After the interval, the concert kicked off with this year's special guest, Malta's biggest rock export to date, international rock star Marc Storace, whose double helping of Krokus classics was as powerful as ever. I would have liked to hear the entire audience roar to Long Stick Goes Boom and (especially) Bedside Radio, but the diehard rockers down the front did a good enough job of it on everyone else's behalf, and Storace's voice - still one of the best in the heavy metal world - was a welcome feature to this electric rock performance.

The second half was the better part of the concert really, offering a string of outstanding performances. Michael Portelli's Mama I'm Coming Home, Ludwig Galea's Uprising, Raquela Dalli Gonzi's A Thousand Years, Chris Grech's Fear of the Dark, Mikaela's So What... all of them amazing interpretations, but my personal favourite was Justin Galea's take on Hozier's Take Me To Church. His was a (seemingly) effortless performance that took full control of the song and cranked up its impact, as was evident from the crowd's rousing response.

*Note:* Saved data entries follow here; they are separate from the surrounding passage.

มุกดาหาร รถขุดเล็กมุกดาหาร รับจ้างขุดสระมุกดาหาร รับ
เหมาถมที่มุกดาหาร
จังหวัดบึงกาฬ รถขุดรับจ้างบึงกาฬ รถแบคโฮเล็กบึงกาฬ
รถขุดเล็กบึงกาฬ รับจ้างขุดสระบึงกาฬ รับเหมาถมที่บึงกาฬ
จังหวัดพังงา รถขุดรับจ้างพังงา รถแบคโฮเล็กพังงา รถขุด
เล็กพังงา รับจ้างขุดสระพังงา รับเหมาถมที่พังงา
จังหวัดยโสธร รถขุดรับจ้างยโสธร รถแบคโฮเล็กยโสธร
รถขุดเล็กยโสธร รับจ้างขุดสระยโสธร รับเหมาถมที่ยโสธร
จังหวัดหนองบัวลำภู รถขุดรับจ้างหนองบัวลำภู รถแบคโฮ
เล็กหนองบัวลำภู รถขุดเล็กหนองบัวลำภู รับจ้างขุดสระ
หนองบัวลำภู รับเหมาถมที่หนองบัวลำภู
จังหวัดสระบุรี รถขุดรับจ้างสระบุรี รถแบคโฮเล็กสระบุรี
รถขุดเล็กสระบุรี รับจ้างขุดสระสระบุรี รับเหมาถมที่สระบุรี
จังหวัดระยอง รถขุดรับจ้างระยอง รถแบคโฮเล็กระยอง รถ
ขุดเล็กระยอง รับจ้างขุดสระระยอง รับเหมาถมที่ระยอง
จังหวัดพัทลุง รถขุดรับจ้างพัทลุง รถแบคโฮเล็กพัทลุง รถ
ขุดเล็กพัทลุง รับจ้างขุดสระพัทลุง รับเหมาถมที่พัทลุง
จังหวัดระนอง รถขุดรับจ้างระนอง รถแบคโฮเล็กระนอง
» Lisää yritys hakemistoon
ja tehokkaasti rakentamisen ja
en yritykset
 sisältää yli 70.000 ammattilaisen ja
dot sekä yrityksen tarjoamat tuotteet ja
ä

On a different note, there were some issues with sound quality and levels at times, some of the songs lacked the oomph one expects of such a concert and, last but not least, wouldn't the set list have rocked just as much without having four Queen songs, two Ozzy Osbourne and Coldplay numbers? It's not like there's a shortage of options folks! Not wanting to end this review on a negative note, a special mention goes to guitarist Luca Colombo for his sterling work alongside the orchestra and band, and also to new act Kafena, who gave us the only Maltese language song on the night; an enticing original number that is but a tiny teaser of what is still to come from this duo. All the best and lesser moments considered, this year's edition was another resounding success, but one that can still be improved and outdone.